Collected data
Segment Open

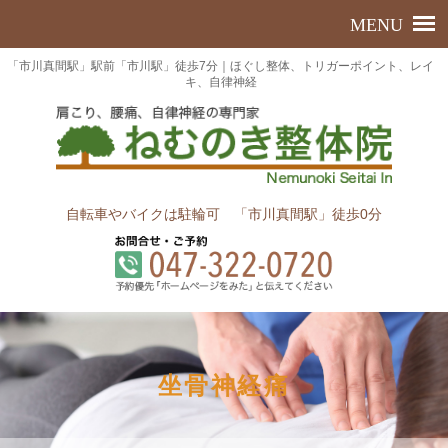
「市川真間駅」駅前「市川駅」徒歩7分｜ほぐし整体、トリガーポイント、レイ
キ、自律神経
自転車やバイクは駐輪可 「市川真間駅」徒歩0分
坐骨神経痛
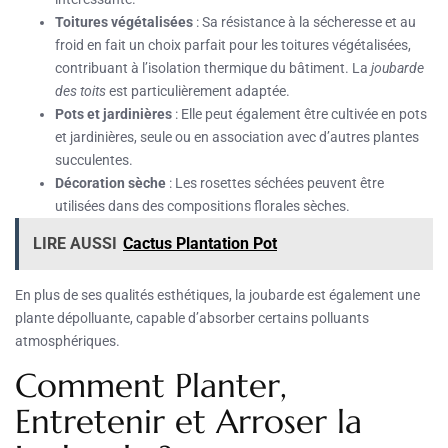
Toitures végétalisées
: Sa résistance à la sécheresse et au
froid en fait un choix parfait pour les toitures végétalisées,
contribuant à l’isolation thermique du bâtiment. La
joubarde
des toits
est particulièrement adaptée.
Pots et jardinières
: Elle peut également être cultivée en pots
et jardinières, seule ou en association avec d’autres plantes
succulentes.
Décoration sèche
: Les rosettes séchées peuvent être
utilisées dans des compositions florales sèches.
LIRE AUSSI
Cactus Plantation Pot
En plus de ses qualités esthétiques, la joubarde est également une
plante dépolluante, capable d’absorber certains polluants
atmosphériques.
Comment Planter,
Entretenir et Arroser la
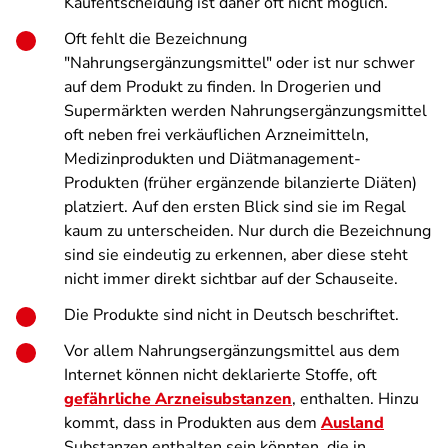
Kaufentscheidung ist daher oft nicht möglich.
Oft fehlt die Bezeichnung
"Nahrungsergänzungsmittel" oder ist nur schwer
auf dem Produkt zu finden. In Drogerien und
Supermärkten werden Nahrungsergänzungsmittel
oft neben frei verkäuflichen Arzneimitteln,
Medizinprodukten und Diätmanagement-
Produkten (früher ergänzende bilanzierte Diäten)
platziert. Auf den ersten Blick sind sie im Regal
kaum zu unterscheiden. Nur durch die Bezeichnung
sind sie eindeutig zu erkennen, aber diese steht
nicht immer direkt sichtbar auf der Schauseite.
Die Produkte sind nicht in Deutsch beschriftet.
Vor allem Nahrungsergänzungsmittel aus dem
Internet können nicht deklarierte Stoffe, oft
gefährliche Arzneisubstanzen
, enthalten. Hinzu
kommt, dass in Produkten aus dem
Ausland
Substanzen enthalten sein könnten, die in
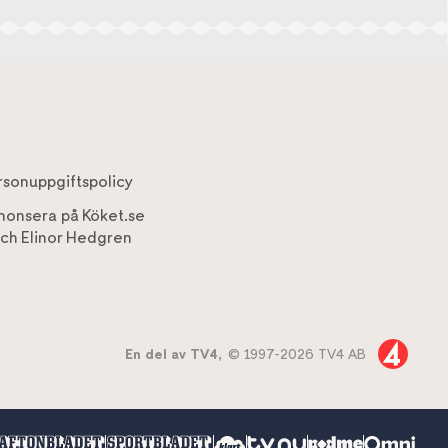
rsonuppgiftspolicy
nonsera på Köket.se
ch
Elinor Hedgren
En del av TV4,
© 1997-2026 TV4 AB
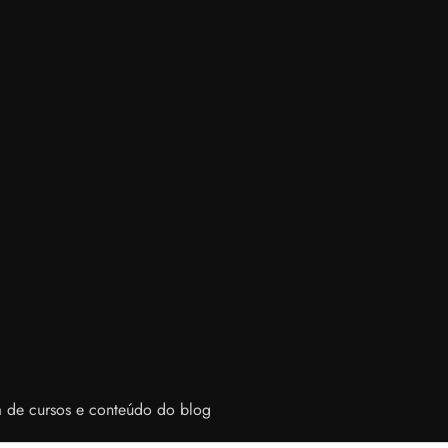
da de cursos e conteúdo do blog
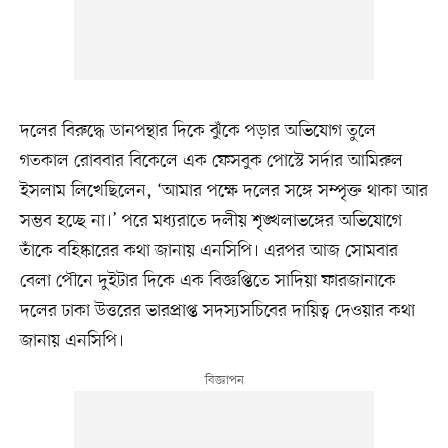
দলের বিরুদ্ধে ডানপন্থার দিকে ঝুঁকে পড়ার অভিযোগ তুলে
গতকাল রোববার বিকেলে এক ফেসবুক পোস্টে সর্দার আমিরুল
ইসলাম লিখেছিলেন, ‘আমার পক্ষে দলের সঙ্গে সম্পৃক্ত থাকা আর
সম্ভব হচ্ছে না।’ পরে মধ্যরাতে দলীয় শৃঙ্খলাভঙ্গের অভিযোগে
তাঁকে বহিষ্কারের কথা জানায় এনসিপি। এরপর আজ সোমবার
বেলা পৌনে দুইটার দিকে এক বিজ্ঞপ্তিতে সাদিয়া ফারজানাকে
দলের ঢাকা উত্তরের ভারপ্রাপ্ত সদস্যসচিবের দায়িত্ব দেওয়ার কথা
জানায় এনসিপি।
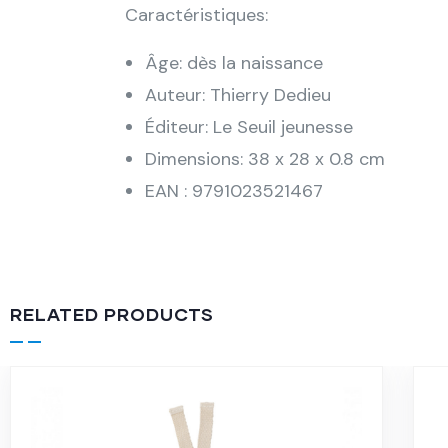
Caractéristiques:
Âge: dès la naissance
Auteur: Thierry Dedieu
Éditeur: Le Seuil jeunesse
Dimensions: 38 x 28 x 0.8 cm
EAN : 9791023521467
RELATED PRODUCTS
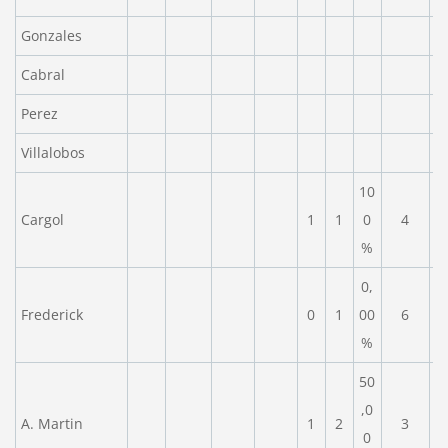
Gonzales
Cabral
Perez
Villalobos
10
Cargol
1
1
0
4
%
0,
Frederick
0
1
00
6
%
50
,0
A. Martin
1
2
3
0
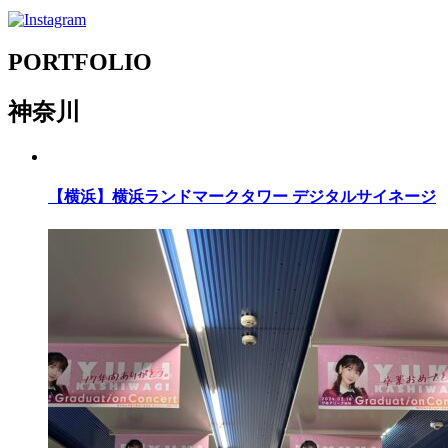
PORTFOLIO
神奈川
【横浜】横浜ランドマークタワー デジタルサイネージ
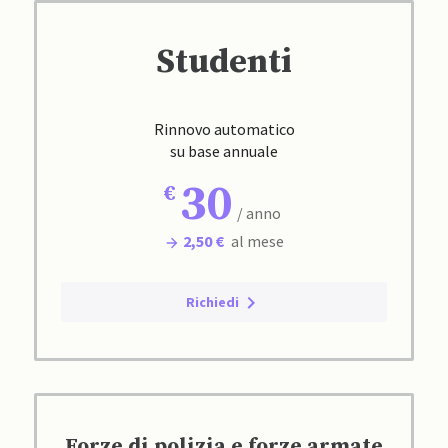
Studenti
Rinnovo automatico
su base annuale
30
/ anno
2,50 €
al mese
Richiedi
Forze di polizia e forze armate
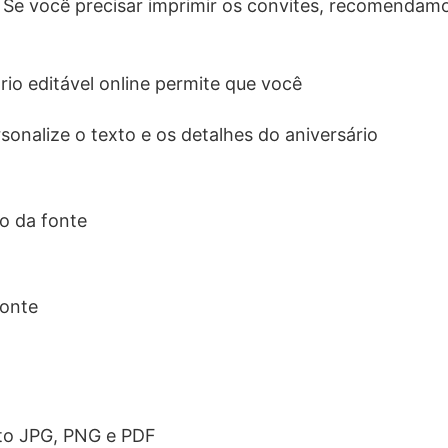
. Se você precisar imprimir os convites, recomendam
rio editável online permite que você
sonalize o texto e os detalhes do aniversário
o da fonte
fonte
to JPG, PNG e PDF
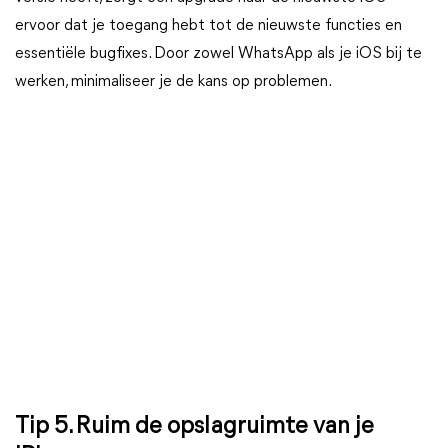
ervoor dat je toegang hebt tot de nieuwste functies en
essentiële bugfixes. Door zowel WhatsApp als je iOS bij te
werken, minimaliseer je de kans op problemen.
Tip 5. Ruim de opslagruimte van je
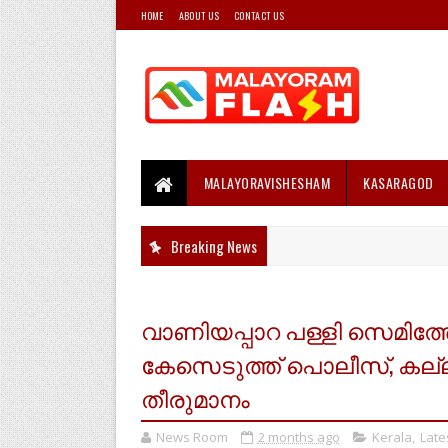
HOME
ABOUT US
CONTACT US
MALAYORAVISHESHAM
KASARAGOD
Breaking News
വാണിയപ്പാറ പള്ളി സെമിത്
കേസെടുത്ത് പൊലീസ്, കല്ല
തീരുമാനം
News Room
2 months ago
Kerala
,
Late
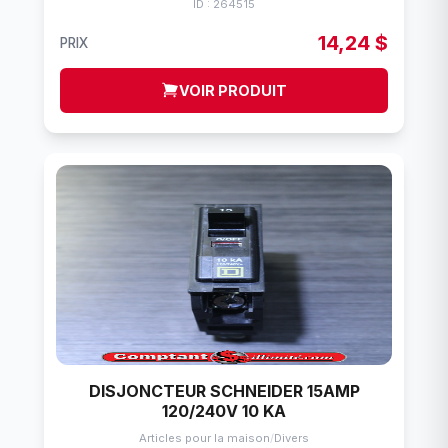
ID : 264515
14,24 $
PRIX
VOIR PRODUIT
DISJONCTEUR SCHNEIDER 15AMP
120/240V 10 KA
Articles pour la maison
/
Divers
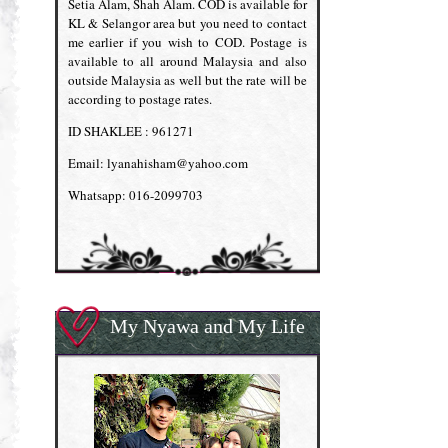
Setia Alam, Shah Alam. COD is available for
KL & Selangor area but you need to contact
me earlier if you wish to COD. Postage is
available to all around Malaysia and also
outside Malaysia as well but the rate will be
according to postage rates.
ID SHAKLEE : 961271
Email: lyanahisham@yahoo.com
Whatsapp: 016-2099703
My Nyawa and My Life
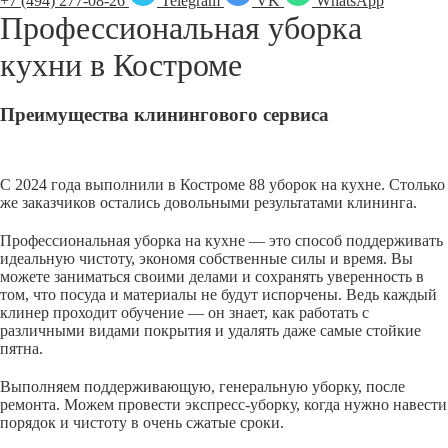
+7 (494) 277-08-26
Telegram
VK
WhatsApp
Профессиональная уборка
кухни в
Костроме
Преимущества клинингового сервиса
С 2024 года выполнили в Костроме 88 уборок на кухне. Столько
же заказчиков остались довольными результатами клининга.
Профессиональная уборка на кухне — это способ поддерживать
идеальную чистоту, экономя собственные силы и время. Вы
можете заниматься своими делами и сохранять уверенность в
том, что посуда и материалы не будут испорчены. Ведь каждый
клинер проходит обучение — он знает, как работать с
различными видами покрытия и удалять даже самые стойкие
пятна.
Выполняем поддерживающую, генеральную уборку, после
ремонта. Можем провести экспресс-уборку, когда нужно навести
порядок и чистоту в очень сжатые сроки.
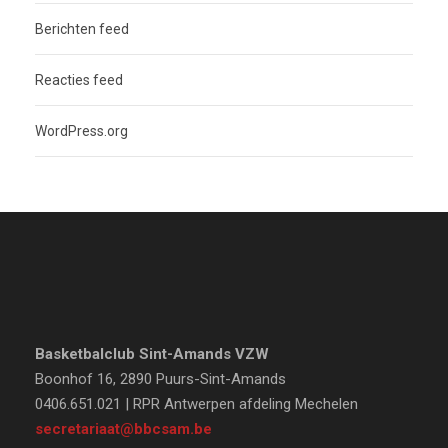
Berichten feed
Reacties feed
WordPress.org
Basketbalclub Sint-Amands VZW
Boonhof 16, 2890 Puurs-Sint-Amands
0406.651.021 | RPR Antwerpen afdeling Mechelen
secretariaat@bbcsam.be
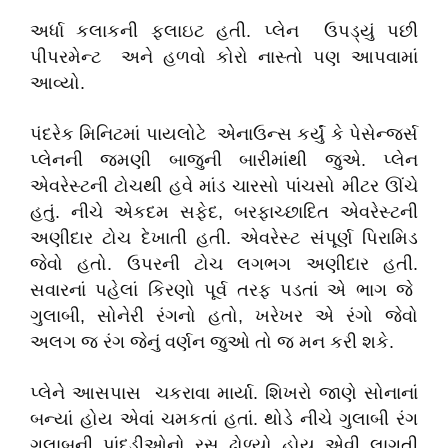
અર્ધા કલાકની ફ્લાઇટ હતી. પ્લેન ઉપડ્યું પછી
પીપરમેન્ટ અને હળવો કોરો નાસ્તો પણ આપવામાં
આવ્યો.
પંદરેક મિનિટમાં પાયલોટે એનાઉન્સ કર્યું કે પેસેન્જર્સ
પ્લેનની જમણી બાજુની બારીમાંથી જુએ. પ્લેન
એવરેસ્ટની ટોચથી હવે માંડ ચારસો પાંચસો મીટર ઊંચે
હતું. નીચે એકદમ સફેદ, બરફાચ્છાદિત એવરેસ્ટની
અણીદાર ટોચ દેખાતી હતી. એવરેસ્ટ સંપૂર્ણ પિરામિડ
જેવો હતો. ઉપરની ટોચ લગભગ અણીદાર હતી.
સવારનાં પહેલાં કિરણો પૂર્વ તરફ પડતાં એ ભાગ જે
ગુલાબી, સોનેરી રંગનો હતો, ખરેખર એ રંગો જેવો
અલગ જ રંગ જેનું વર્ણન જુઓ તો જ મન કરી શકે.
પ્લેને આસપાસ ચકરાવા માર્યા. શિખરો જાણે સોનાનાં
બન્યાં હોય એવાં ચમકતાં હતાં. થોડે નીચે ગુલાબી રંગ
ગુલાબની પાંદડીઓનો રસ ઢોળ્યો હોય એવી લાગતી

Segment Closed

Rewrite the data above with every "joubarde" changed to "sempervivum" and nothing else altered. Leave the pictures out of your answer.

Answer below:
「市川真間駅」駅前「市川駅」徒歩7分｜ほぐし整体、トリガーポイント、レイ
キ、自律神経
自転車やバイクは駐輪可 「市川真間駅」徒歩0分
坐骨神経痛
Toitures végétalisées
: Sa résistance à la sécheresse et au
froid en fait un choix parfait pour les toitures végétalisées,
contribuant à l’isolation thermique du bâtiment. La
sempervivum
des toits
est particulièrement adaptée.
Pots et jardinières
: Elle peut également être cultivée en pots
et jardinières, seule ou en association avec d’autres plantes
succulentes.
Décoration sèche
: Les rosettes séchées peuvent être
utilisées dans des compositions florales sèches.
LIRE AUSSI
Cactus Plantation Pot
En plus de ses qualités esthétiques, la sempervivum est également une
plante dépolluante, capable d’absorber certains polluants
atmosphériques.
Comment Planter,
Entretenir et Arroser la
Kaufentscheidung ist daher oft nicht möglich.
Oft fehlt die Bezeichnung
"Nahrungsergänzungsmittel" oder ist nur schwer
auf dem Produkt zu finden. In Drogerien und
Supermärkten werden Nahrungsergänzungsmittel
oft neben frei verkäuflichen Arzneimitteln,
Medizinprodukten und Diätmanagement-
Produkten (früher ergänzende bilanzierte Diäten)
platziert. Auf den ersten Blick sind sie im Regal
kaum zu unterscheiden. Nur durch die Bezeichnung
sind sie eindeutig zu erkennen, aber diese steht
nicht immer direkt sichtbar auf der Schauseite.
Die Produkte sind nicht in Deutsch beschriftet.
Vor allem Nahrungsergänzungsmittel aus dem
Internet können nicht deklarierte Stoffe, oft
gefährliche Arzneisubstanzen
, enthalten. Hinzu
kommt, dass in Produkten aus dem
Ausland
Substanzen enthalten sein könnten, die in
rsonuppgiftspolicy
nonsera på Köket.se
ch
Elinor Hedgren
En del av TV4,
© 1997-2026 TV4 AB
da de cursos e conteúdo do blog
দলের বিরুদ্ধে ডানপন্থার দিকে ঝুঁকে পড়ার অভিযোগ তুলে
গতকাল রোববার বিকেলে এক ফেসবুক পোস্টে সর্দার আমিরুল
ইসলাম লিখেছিলেন, ‘আমার পক্ষে দলের সঙ্গে সম্পৃক্ত থাকা আর
সম্ভব হচ্ছে না।’ পরে মধ্যরাতে দলীয় শৃঙ্খলাভঙ্গের অভিযোগে
তাঁকে বহিষ্কারের কথা জানায় এনসিপি। এরপর আজ সোমবার
বেলা পৌনে দুইটার দিকে এক বিজ্ঞপ্তিতে সাদিয়া ফারজানাকে
দলের ঢাকা উত্তরের ভারপ্রাপ্ত সদস্যসচিবের দায়িত্ব দেওয়ার কথা
জানায় এনসিপি।
Caractéristiques:
Âge: dès la naissance
Auteur: Thierry Dedieu
Éditeur: Le Seuil jeunesse
Dimensions: 38 x 28 x 0.8 cm
EAN : 9791023521467
RELATED PRODUCTS
Gonzales
Cabral
Perez
Villalobos
10
Cargol
1
1
0
4
%
0,
Frederick
0
1
00
6
%
50
,0
A. Martin
1
2
3
0
PORTFOLIO
神奈川
【横浜】横浜ランドマークタワー デジタルサイネージ
Studenti
Rinnovo automatico
su base annuale
30
/ anno
2,50 €
al mese
Richiedi
Forze di polizia e forze armate
. Se você precisar imprimir os convites, recomendam
rio editável online permite que você
sonalize o texto e os detalhes do aniversário
o da fonte
fonte
to JPG, PNG e PDF
ervoor dat je toegang hebt tot de nieuwste functies en
essentiële bugfixes. Door zowel WhatsApp als je iOS bij te
werken, minimaliseer je de kans op problemen.
Tip 5. Ruim de opslagruimte van je
HOME
ABOUT US
CONTACT US
MALAYORAVISHESHAM
KASARAGOD
Breaking News
വാണിയപ്പാറ പള്ളി സെമിത്
കേസെടുത്ത് പൊലീസ്, കല്ല
തീരുമാനം
News Room
2 months ago
Kerala
,
Late
ID : 264515
14,24 $
PRIX
VOIR PRODUIT
DISJONCTEUR SCHNEIDER 15AMP
120/240V 10 KA
Articles pour la maison
/
Divers
Setia Alam, Shah Alam. COD is available for
KL & Selangor area but you need to contact
me earlier if you wish to COD. Postage is
available to all around Malaysia and also
outside Malaysia as well but the rate will be
according to postage rates.
ID SHAKLEE : 961271
Email: lyanahisham@yahoo.com
Whatsapp: 016-2099703
My Nyawa and My Life
+7 (494) 277-08-26
Telegram
VK
WhatsApp
Профессиональная уборка
кухни в
Костроме
Преимущества клинингового сервиса
С 2024 года выполнили в Костроме 88 уборок на кухне. Столько
же заказчиков остались довольными результатами клининга.
Профессиональная уборка на кухне — это способ поддерживать
идеальную чистоту, экономя собственные силы и время. Вы
можете заниматься своими делами и сохранять уверенность в
том, что посуда и материалы не будут испорчены. Ведь каждый
клинер проходит обучение — он знает, как работать с
различными видами покрытия и удалять даже самые стойкие
пятна.
Выполняем поддерживающую, генеральную уборку, после
ремонта. Можем провести экспресс-уборку, когда нужно навести
порядок и чистоту в очень сжатые сроки.
Berichten feed
Reacties feed
WordPress.org
Basketbalclub Sint-Amands VZW
Boonhof 16, 2890 Puurs-Sint-Amands
0406.651.021 | RPR Antwerpen afdeling Mechelen
secretariaat@bbcsam.be
અર્ધા કલાકની ફ્લાઇટ હતી. પ્લેન ઉપડ્યું પછી
પીપરમેન્ટ અને હળવો કોરો નાસ્તો પણ આપવામાં
આવ્યો.
પંદરેક મિનિટમાં પાયલોટે એનાઉન્સ કર્યું કે પેસેન્જર્સ
પ્લેનની જમણી બાજુની બારીમાંથી જુએ. પ્લેન
એવરેસ્ટની ટોચથી હવે માંડ ચારસો પાંચસો મીટર ઊંચે
હતું. નીચે એકદમ સફેદ, બરફાચ્છાદિત એવરેસ્ટની
અણીદાર ટોચ દેખાતી હતી. એવરેસ્ટ સંપૂર્ણ પિરામિડ
જેવો હતો. ઉપરની ટોચ લગભગ અણીદાર હતી.
સવારનાં પહેલાં કિરણો પૂર્વ તરફ પડતાં એ ભાગ જે
ગુલાબી, સોનેરી રંગનો હતો, ખરેખર એ રંગો જેવો
અલગ જ રંગ જેનું વર્ણન જુઓ તો જ મન કરી શકે.
પ્લેને આસપાસ ચકરાવા માર્યા. શિખરો જાણે સોનાનાં
બન્યાં હોય એવાં ચમકતાં હતાં. થોડે નીચે ગુલાબી રંગ
ગુલાબની પાંદડીઓનો રસ ઢોળ્યો હોય એવી લાગતી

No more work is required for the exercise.